If you take your monitir in to get repaired they probably won't track down the exact problem, they'll most likely just adjust the pots inside of the monitor. Those adjustments allow coarse adjustments for most of the adjustments you have control over, including brightness. Those pot adjustments are sort of like little plastic screws. On some monitors those adjustments are accessible from the outside through holes, so you can make those coarse adjustments without even opening your monitor.

The adjustments are normally made with little plastic screwdrivers, called "diddle sticks". You can get them at Radio Shack and other electrical suppliers. Electrical techs use diddle sticks because of the shock hazard inside of the monitor. If you try to adjust your monitor with diddle sticks BE CAREFUL, voltages exist in CRT monitors that literally can kill you.

Of course, the ultimate solution will be to replace the monitor.


----------



## Fonzie (Nov 5, 2003)

What you are asked to do
Rewrite the monitor repair post from "The adjustments are" to "(Nov 5, 2003)", changing every "diddle sticks" to "trim tools". The records are separate material with no connection to the monitor repair post.

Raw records
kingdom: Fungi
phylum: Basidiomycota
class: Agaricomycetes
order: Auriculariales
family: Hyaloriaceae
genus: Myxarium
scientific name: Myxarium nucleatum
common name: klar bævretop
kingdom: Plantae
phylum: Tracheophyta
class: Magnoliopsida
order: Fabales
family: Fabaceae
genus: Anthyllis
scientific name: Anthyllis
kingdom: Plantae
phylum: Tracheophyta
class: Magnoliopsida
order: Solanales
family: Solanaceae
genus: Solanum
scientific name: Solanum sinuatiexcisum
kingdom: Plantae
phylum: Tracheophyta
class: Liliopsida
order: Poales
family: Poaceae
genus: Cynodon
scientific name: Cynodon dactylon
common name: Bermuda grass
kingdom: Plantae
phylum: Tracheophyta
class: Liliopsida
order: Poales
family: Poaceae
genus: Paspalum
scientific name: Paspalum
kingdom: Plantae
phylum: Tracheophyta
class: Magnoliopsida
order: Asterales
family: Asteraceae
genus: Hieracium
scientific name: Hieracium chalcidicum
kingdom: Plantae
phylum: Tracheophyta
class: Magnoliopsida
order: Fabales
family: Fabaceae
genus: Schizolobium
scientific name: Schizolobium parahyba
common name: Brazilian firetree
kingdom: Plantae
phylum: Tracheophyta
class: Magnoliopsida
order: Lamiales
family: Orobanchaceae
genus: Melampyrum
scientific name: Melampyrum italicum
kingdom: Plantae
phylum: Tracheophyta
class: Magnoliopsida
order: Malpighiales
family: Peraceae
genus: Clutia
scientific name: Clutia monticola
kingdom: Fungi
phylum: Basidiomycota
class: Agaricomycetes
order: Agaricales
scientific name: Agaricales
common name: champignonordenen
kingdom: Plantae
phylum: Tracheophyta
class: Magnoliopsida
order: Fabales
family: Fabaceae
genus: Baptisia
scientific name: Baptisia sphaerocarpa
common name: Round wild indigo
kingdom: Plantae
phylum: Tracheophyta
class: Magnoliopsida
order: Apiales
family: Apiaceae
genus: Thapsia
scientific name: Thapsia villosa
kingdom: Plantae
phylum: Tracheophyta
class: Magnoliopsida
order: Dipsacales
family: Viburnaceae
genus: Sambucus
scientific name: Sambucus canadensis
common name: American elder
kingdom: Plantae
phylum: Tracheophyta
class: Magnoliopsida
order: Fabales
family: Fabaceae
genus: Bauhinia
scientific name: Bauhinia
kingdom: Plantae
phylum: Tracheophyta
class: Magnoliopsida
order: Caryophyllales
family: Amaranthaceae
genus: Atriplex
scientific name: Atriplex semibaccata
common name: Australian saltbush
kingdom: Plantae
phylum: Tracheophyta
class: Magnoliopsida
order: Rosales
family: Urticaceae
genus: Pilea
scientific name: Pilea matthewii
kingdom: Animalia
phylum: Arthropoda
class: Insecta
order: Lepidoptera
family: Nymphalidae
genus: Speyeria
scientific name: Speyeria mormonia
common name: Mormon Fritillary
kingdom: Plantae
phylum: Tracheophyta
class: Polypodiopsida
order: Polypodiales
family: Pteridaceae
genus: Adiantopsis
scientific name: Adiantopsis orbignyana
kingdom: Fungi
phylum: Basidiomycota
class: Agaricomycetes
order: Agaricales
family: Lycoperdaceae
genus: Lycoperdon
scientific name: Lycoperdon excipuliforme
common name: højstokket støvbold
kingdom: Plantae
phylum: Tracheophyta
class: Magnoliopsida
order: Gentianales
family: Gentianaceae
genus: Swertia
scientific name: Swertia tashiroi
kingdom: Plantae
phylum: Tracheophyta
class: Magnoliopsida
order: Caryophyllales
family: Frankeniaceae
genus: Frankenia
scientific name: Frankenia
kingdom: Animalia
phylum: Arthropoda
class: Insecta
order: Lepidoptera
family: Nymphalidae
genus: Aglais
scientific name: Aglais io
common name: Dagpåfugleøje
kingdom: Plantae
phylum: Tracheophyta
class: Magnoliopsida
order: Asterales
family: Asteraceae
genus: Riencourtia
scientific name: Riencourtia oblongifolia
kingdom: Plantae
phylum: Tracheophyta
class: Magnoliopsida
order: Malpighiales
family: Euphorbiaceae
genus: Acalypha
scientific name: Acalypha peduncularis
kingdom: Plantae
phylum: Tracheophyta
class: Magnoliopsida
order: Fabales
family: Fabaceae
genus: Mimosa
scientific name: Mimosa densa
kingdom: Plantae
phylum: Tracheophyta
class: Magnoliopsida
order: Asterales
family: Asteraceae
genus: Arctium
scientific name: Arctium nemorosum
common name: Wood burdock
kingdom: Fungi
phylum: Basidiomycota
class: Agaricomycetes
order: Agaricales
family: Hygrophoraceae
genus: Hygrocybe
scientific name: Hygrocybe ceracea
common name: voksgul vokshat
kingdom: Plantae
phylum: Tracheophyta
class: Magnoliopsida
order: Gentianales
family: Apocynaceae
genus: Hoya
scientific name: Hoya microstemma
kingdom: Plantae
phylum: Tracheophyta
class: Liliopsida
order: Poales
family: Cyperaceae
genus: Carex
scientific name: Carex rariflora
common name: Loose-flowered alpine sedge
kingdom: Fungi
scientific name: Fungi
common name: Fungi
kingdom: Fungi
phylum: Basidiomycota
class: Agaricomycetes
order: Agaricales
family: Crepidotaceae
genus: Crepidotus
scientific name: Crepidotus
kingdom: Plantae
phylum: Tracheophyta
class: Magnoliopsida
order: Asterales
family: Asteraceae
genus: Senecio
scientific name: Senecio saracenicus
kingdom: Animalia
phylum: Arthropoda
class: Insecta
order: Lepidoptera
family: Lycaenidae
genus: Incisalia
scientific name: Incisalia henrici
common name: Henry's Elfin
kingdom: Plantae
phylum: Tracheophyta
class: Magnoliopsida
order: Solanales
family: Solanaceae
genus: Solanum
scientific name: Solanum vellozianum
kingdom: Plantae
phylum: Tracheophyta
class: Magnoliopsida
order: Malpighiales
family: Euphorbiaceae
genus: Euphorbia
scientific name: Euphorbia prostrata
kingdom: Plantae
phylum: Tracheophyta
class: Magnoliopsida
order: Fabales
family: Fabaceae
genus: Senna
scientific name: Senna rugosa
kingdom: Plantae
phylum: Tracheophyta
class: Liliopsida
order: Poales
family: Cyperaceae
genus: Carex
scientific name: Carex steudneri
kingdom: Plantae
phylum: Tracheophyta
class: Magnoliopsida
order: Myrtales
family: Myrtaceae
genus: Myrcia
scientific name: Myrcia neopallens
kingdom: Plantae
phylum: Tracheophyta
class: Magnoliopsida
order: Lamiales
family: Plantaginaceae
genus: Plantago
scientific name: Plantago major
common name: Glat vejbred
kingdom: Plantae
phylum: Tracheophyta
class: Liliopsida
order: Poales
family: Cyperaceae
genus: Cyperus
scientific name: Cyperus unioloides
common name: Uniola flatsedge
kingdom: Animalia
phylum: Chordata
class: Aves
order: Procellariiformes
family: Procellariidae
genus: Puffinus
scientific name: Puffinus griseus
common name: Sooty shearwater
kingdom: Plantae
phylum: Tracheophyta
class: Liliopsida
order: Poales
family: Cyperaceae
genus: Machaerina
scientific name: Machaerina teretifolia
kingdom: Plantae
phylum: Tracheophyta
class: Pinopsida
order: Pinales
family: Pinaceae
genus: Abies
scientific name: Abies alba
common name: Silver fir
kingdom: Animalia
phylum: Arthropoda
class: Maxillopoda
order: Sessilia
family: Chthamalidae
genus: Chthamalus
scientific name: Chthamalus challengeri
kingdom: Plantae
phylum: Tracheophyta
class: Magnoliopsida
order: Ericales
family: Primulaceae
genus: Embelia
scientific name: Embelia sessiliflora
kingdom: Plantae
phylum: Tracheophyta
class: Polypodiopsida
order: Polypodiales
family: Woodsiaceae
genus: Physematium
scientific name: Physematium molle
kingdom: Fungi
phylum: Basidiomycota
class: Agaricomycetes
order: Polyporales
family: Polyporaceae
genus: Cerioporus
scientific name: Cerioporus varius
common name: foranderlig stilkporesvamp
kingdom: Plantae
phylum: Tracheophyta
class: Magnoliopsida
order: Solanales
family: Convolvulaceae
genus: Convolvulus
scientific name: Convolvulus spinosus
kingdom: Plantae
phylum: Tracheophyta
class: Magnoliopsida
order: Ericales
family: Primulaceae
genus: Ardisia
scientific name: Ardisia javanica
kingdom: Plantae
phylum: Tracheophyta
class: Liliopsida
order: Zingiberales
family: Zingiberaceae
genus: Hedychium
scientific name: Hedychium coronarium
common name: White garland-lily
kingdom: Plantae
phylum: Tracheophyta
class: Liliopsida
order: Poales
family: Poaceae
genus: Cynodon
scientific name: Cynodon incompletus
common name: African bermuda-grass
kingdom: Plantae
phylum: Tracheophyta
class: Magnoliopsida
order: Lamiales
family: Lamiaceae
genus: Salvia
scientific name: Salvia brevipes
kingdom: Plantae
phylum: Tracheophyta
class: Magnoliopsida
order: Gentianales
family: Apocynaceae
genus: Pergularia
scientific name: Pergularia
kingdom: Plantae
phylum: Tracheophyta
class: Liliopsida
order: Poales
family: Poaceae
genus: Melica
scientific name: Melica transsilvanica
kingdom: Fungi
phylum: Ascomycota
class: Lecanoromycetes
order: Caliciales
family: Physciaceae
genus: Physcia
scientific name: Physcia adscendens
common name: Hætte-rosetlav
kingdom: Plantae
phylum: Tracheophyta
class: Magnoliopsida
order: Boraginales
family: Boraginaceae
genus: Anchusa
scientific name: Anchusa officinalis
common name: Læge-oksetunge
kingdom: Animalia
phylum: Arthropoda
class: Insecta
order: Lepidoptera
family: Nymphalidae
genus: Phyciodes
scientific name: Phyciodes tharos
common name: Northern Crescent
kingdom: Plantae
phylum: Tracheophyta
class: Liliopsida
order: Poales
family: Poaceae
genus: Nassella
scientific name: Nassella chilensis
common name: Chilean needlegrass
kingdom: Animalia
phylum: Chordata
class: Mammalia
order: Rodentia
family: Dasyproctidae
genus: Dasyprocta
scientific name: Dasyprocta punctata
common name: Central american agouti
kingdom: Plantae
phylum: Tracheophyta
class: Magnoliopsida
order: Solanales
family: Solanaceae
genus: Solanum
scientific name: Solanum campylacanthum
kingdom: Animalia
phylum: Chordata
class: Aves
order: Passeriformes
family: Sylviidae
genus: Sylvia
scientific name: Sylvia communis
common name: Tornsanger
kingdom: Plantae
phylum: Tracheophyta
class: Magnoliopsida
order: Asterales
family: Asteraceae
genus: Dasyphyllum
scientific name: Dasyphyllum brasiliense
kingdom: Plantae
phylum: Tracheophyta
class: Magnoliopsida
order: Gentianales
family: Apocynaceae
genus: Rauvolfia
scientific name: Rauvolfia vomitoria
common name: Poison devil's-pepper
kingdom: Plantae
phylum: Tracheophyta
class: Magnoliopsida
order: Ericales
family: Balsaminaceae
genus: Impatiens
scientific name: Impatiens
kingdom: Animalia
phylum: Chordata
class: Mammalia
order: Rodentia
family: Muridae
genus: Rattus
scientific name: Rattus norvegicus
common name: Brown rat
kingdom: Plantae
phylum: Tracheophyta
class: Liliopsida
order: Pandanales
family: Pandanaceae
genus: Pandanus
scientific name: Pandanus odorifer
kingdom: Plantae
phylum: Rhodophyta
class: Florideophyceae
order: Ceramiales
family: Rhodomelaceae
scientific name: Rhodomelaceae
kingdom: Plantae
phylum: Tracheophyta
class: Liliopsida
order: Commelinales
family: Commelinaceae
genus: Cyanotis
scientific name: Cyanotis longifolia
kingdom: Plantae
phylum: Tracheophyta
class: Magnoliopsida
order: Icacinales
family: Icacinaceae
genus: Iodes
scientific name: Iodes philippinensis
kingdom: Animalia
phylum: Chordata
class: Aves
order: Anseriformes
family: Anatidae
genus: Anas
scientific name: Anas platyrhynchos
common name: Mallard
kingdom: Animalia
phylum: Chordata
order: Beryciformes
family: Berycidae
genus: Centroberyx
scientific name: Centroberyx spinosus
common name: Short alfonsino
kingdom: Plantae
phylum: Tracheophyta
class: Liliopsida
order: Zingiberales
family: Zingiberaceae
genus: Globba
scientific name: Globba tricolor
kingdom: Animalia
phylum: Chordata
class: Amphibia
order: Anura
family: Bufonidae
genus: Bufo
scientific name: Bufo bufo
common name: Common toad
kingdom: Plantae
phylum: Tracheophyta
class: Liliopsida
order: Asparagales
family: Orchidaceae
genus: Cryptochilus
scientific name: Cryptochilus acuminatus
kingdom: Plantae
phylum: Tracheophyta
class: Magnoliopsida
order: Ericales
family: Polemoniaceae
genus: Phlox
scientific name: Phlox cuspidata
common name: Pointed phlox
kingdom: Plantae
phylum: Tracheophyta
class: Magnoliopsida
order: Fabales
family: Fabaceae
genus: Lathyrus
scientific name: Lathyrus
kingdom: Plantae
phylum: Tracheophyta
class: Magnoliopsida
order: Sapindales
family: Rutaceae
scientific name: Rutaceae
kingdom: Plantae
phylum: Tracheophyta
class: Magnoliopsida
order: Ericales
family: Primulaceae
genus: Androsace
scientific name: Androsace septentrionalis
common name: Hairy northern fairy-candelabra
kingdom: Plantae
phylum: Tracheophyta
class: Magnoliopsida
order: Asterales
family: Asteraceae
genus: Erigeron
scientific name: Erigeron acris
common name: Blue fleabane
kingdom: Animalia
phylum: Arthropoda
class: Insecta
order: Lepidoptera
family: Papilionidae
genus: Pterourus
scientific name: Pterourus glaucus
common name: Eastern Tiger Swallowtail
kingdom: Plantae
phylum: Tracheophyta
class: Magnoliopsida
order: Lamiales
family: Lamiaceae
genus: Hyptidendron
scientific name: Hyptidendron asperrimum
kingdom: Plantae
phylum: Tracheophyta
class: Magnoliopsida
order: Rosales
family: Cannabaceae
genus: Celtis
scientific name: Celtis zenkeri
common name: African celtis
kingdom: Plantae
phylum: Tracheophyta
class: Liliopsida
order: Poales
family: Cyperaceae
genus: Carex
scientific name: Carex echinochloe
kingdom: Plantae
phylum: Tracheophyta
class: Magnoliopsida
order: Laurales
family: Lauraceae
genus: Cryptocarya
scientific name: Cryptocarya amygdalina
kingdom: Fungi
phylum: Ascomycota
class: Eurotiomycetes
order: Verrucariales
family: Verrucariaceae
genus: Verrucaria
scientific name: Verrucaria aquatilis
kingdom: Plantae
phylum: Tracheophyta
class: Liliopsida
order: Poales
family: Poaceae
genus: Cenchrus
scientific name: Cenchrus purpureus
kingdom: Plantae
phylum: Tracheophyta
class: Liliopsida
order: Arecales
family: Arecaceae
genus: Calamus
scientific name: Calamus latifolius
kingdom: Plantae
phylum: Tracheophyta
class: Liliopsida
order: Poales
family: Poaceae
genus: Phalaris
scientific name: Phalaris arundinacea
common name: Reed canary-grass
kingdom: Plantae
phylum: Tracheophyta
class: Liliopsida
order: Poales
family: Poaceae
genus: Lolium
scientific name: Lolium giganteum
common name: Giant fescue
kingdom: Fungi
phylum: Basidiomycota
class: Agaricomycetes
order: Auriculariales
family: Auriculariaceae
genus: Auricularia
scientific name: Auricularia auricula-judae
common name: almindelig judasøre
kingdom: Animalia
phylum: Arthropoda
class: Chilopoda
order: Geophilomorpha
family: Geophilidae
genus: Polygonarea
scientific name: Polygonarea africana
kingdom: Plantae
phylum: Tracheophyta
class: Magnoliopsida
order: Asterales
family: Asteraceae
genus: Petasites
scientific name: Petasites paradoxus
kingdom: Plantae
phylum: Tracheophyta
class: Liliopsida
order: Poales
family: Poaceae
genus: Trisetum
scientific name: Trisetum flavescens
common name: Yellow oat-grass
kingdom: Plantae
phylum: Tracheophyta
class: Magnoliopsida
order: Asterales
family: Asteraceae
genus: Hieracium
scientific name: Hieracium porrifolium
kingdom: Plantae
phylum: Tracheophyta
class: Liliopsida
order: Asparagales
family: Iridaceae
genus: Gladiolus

Output of the exercise
The adjustments are normally made with little plastic screwdrivers, called "trim tools". You can get them at Radio Shack and other electrical suppliers. Electrical techs use trim tools because of the shock hazard inside of the monitor. If you try to adjust your monitor with trim tools BE CAREFUL, voltages exist in CRT monitors that literally can kill you.

Of course, the ultimate solution will be to replace the monitor.


----------



## Fonzie (Nov 5, 2003)